Reviewing ‘To Kill A Mockingbird’ by Harper Lee

I just finished reading To Kill A Mockingbird by Harper Lee and I am just amazed. This book was so good!  She drew me in immediately and her descriptions of the town’s history, the people and the pace of life really capture the essence of small town life in Maycomb, Alabama.

There is so much to this book, it’s hard to know where to begin, but essentially, this book is about a young girl growing up in a small town in Alabama during the depression and the events that unfold during a three year period that leave everyone involved forever changed.


The story is told from the point of view of six year old Scout, Jean Louise Finch, over a period of three years. We meet her older brother, Jem; her father, Atticus; her friend, Dill and a host of other neighbors and acquaintances who make up the town and are an integral part of her life in one way or another.  Scout and Jem spend carefree summers playing games, and then one day they discover a new kid next door about the same age as Scout.  Dill has come to visit his aunt for the summer and the three kids become quick friends.  They play creative and imaginative games, often pretending to be someone else, which is a theme that will ring throughout the novel:  putting yourself in someone else’s shoes.  The kids find out that their neighbor Boo Radley hasn’t left his house in years and they become intrigued, often to the point of obsession, with finding out why he won’t leave his home and they devise methods to try and lure him out. During this time, Atticus accepts a case defending a black man, Tom Robinson, who is accused of raping a white girl, and Scout and Jem are subjected to taunts, which often lead to fights on the playground as a result, especially for Scout.  Atticus doesn’t want them fighting over this because, he tells them, it’s only going to get worse. As the story unfolds, we witness many events which allow the kids to see things from someone else’s point of view, until finally the case with Tom Robinson comes to trial, which exposes the hypocrisy and blindness of the town and forces the kids to see things from a completely different perspective, and one they do not understand.  It is witnessing this trial and dealing with its aftermath which will have a lasting effect on them.

Image result for harper lee mockingbird empathy


Empathy is the main theme of this book, trying to see things from someone else’s point of view. There are many events in this story that allow the kids to put themselves in another person’s shoes: Miss Caroline in her first year of teaching, Mrs.
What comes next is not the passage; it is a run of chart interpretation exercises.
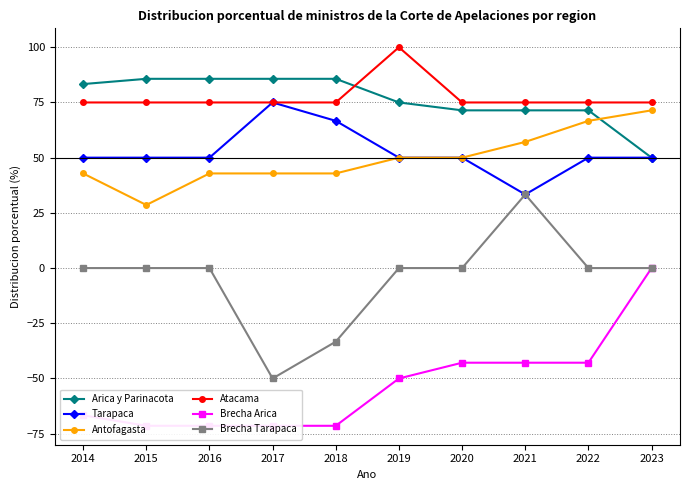

True or false: Brecha Arica has a value of -63.4 at 2020.

False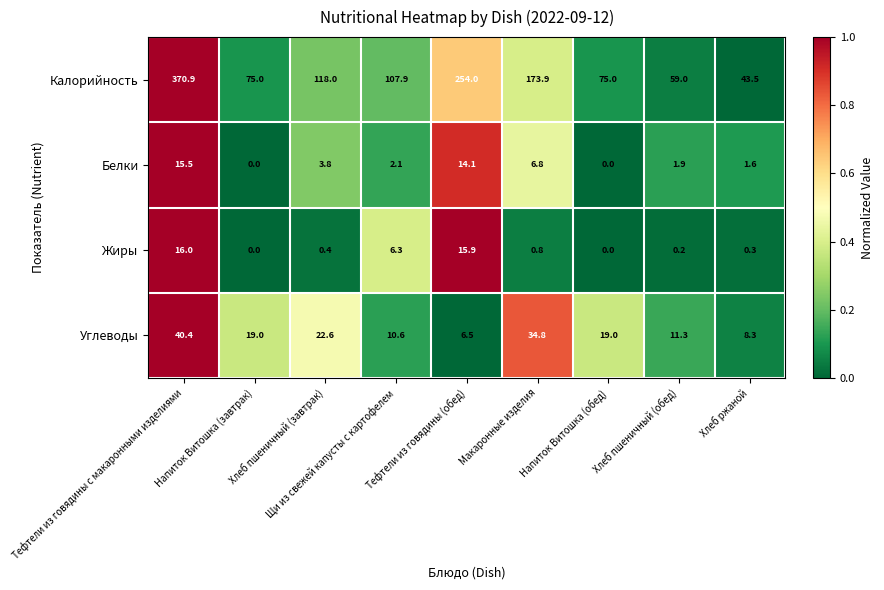

What is the difference between the maximum and minimum values in the Калорийность series?

327.4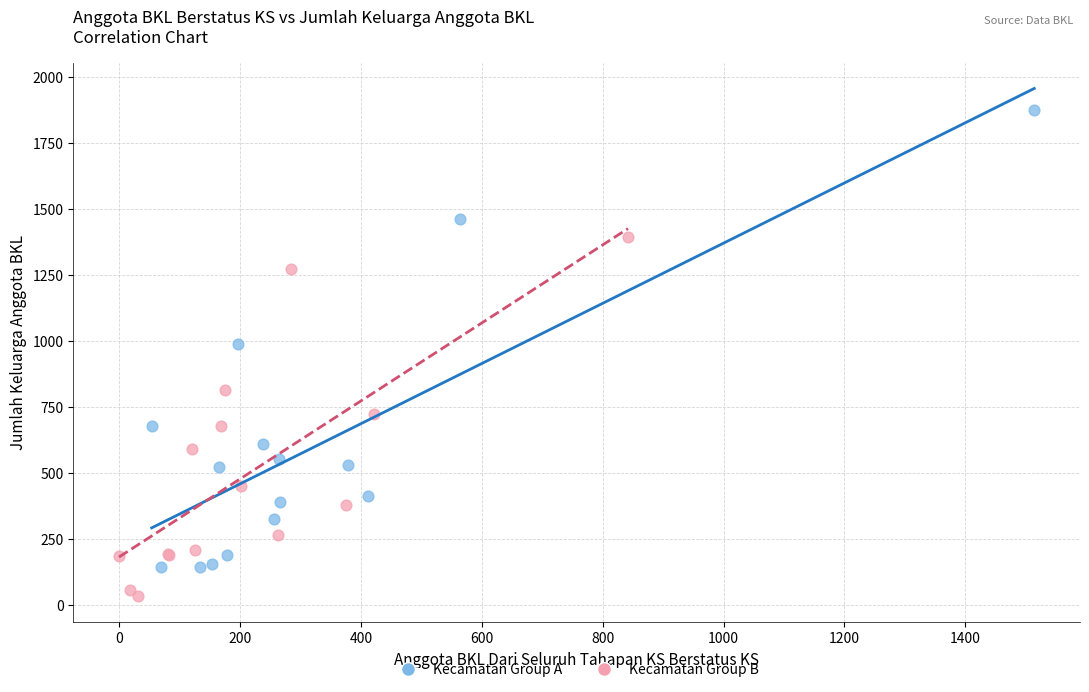

Which series has the widest spread of Y values?

Kecamatan Group A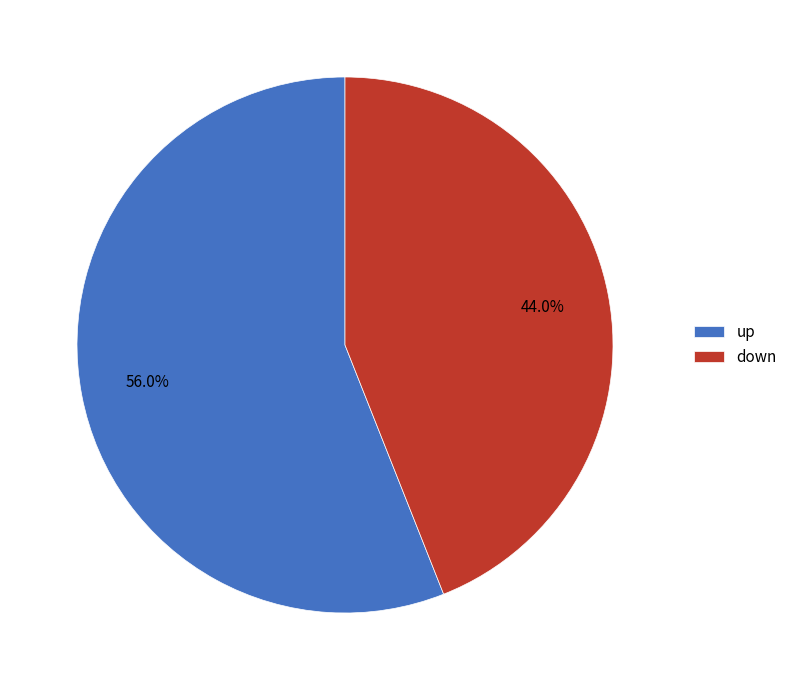

Which category has the biggest portion of the pie?

up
Dubose’s abusive treatment of Jem, Miss Maudie’s house burning down, Boo Radley’s peculiar reclusiveness, Tom Robinson’s unfair trial and verdict, and even Helen’s treatment by many in the town after the trial.

A moment in time

I liked this book because it was a snapshot of history. While it may not be a pretty picture, it is one that we need to see. Sadly, it reflects a time when a black person’s word held no weight against a white person’s. The fact that it was clearly evident that Tom was not guilty of raping Mayella Ewell, but a guilty verdict was still reached is evidence of this bias.  During the trial, those in the gallery were even offended when Tom said that he felt bad for Mayella.  This was a reversal of social roles that upset the town’s cultural norm. In fact, the prosecutor even made sure to use that against Tom in his closing remarks. This is heartbreaking and devastating to justice and truth. Even listening to the ladies talking at the missionary tea was offensive because it was so hypocritical. They spoke of reaching the Mrunas, to lift them up and out of poverty and ignorance, all the while ignoring the poor and needy on the other side of town. How could they weep and pray for people on the other side of the world and be so blind and unconcerned with those suffering and struggling in their own community?
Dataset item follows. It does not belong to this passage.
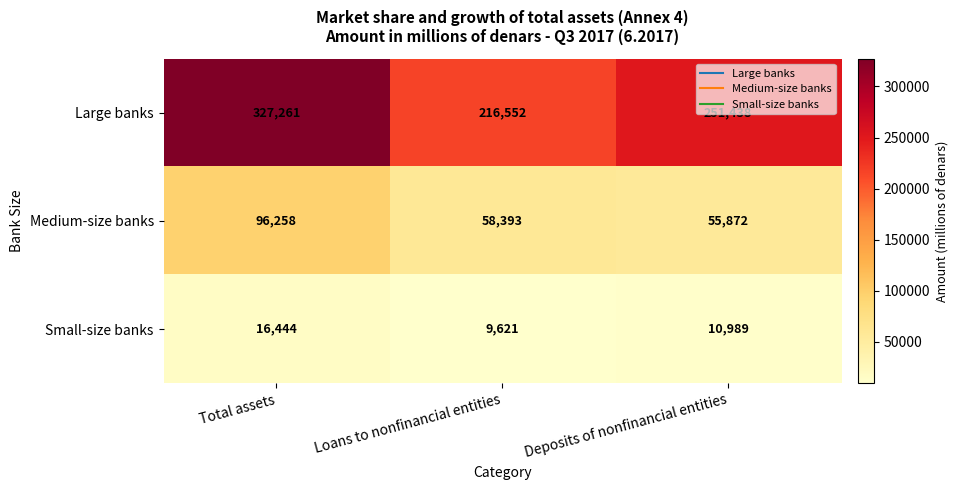

What is the spread (max minus min) of values at Total assets?

310817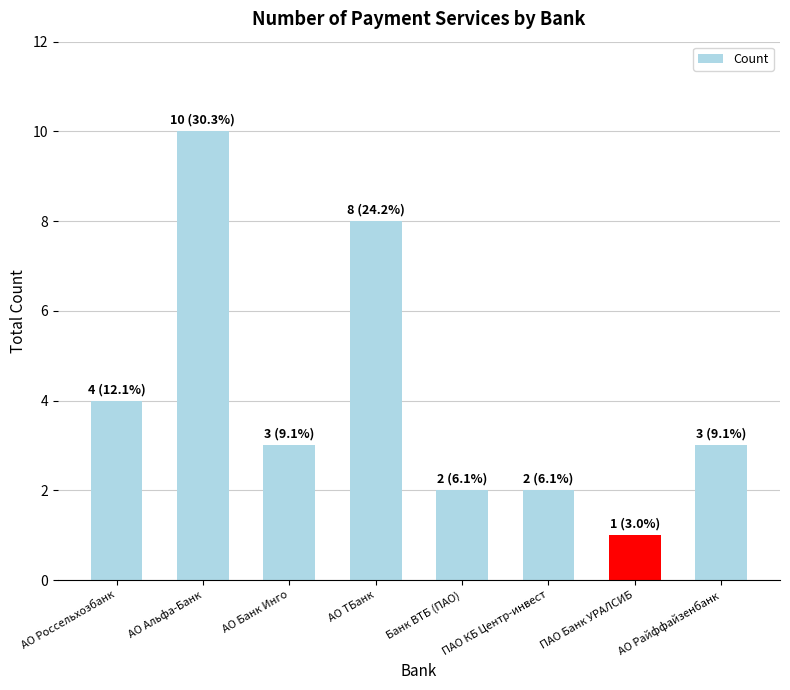

What is the difference between the values at АО Россельхозбанк and ПАО КБ Центр-инвест?

2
This book not only deals with social roles, but also gender roles of that time. Scout is constantly being criticized for not wearing skirts and Aunt Alexandra is determined to make her a ‘lady’.  Another snapshot of history is that the trial took place in 1935, when women were not allowed on juries.  There was some laughing and jeering about how long it would take for a verdict to be reached if a woman was a juror because she would be talking all the time, asking the defendant questions from the juror’s box. As if a woman would be unable to think things through or be called upon to be professional in that situation.

In some ways it is also a snapshot of a simpler time. It was a time when kids used their imaginations in play, where elders were respected and people knew their neighbors by name.  I think this book is a ‘classic’ because it still touches people and is still relevant today. I’m glad I finally read this book and I’m also glad that Harper Lee worked so hard to re-write her original draft into this amazing work that will endure for years to come.